Ball

Chambers's Encyclopaedia, Volume 1: A to Beaufort, p. 679–680

Ball. Games with balls were among the most favourite gymnastic exercises of the ancients. They were played almost daily by all, young and old alike; by the highest statesman equally with the lowest of the people. The Greeks prized the game as a means of giving grace and elasticity to the figure; and in their gymnasias, as in the Roman baths, there was a special compartment for ball-playing, where certain rules and gradations of the exercise were to be observed according to the state of health of the player.

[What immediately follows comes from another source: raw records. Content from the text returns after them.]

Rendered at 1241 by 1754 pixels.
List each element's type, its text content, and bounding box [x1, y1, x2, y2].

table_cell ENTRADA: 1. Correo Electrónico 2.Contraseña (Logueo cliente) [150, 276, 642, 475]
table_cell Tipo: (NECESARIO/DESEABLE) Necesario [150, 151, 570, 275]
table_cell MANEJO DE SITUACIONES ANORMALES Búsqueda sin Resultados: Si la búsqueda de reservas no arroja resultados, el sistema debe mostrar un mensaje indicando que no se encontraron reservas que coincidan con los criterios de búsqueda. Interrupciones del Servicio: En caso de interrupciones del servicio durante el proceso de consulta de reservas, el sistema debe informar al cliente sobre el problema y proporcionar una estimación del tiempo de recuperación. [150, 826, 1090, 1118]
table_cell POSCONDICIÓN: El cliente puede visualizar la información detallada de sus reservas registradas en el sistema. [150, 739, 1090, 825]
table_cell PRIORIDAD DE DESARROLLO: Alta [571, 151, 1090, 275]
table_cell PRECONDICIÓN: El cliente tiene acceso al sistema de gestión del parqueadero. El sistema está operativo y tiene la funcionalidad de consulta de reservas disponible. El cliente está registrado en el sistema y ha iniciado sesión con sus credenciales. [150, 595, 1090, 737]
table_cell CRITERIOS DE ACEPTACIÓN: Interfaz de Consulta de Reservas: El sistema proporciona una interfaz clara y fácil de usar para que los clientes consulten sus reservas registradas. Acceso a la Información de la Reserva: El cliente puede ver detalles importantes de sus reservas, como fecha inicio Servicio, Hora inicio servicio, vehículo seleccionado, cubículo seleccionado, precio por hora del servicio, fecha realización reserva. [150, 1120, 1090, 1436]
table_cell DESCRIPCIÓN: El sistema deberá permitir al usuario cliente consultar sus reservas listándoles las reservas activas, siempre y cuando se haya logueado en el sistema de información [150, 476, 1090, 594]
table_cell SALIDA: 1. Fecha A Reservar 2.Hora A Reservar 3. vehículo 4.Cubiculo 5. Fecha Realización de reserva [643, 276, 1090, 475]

The balls were of very various kinds; they were generally of leather, and filled with air; others were stuffed with feathers. Ornamented balls, composed of twelve differently coloured segments (such probably as are to be seen in modern toy-shops), are mentioned in Plato's Phædo. There was great variety in the kinds of game, each having a name. In one, the ball was thrown up, and the players strove who would catch it as it fell; another was the same as our football; in a third, a number of persons threw it at one another, either with a view to hit, or for the ball to be caught and returned; in a fourth, the ball was kept rebounding between the earth and the palm of the player's hand as often as possible. Ball-playing seems to have been of equal antiquity in the west of Europe, and to have come down uninterrupted to modern times. In the 16th century it was in great favour in the courts of princes, especially in Italy and France. Towards the end of the 18th century it went out of fashion in the higher circles of continental society, though it is still practised by the people in Italy and Spain, nowhere with more enthusiasm than among the Basques at the base of the Pyrenees. Forms of it, more or less practised, and all of them separately noticed, are Base-ball, Cricket, Croquet, Fives, Football, Golf, Lacrosse, Tennis, Polo, &c.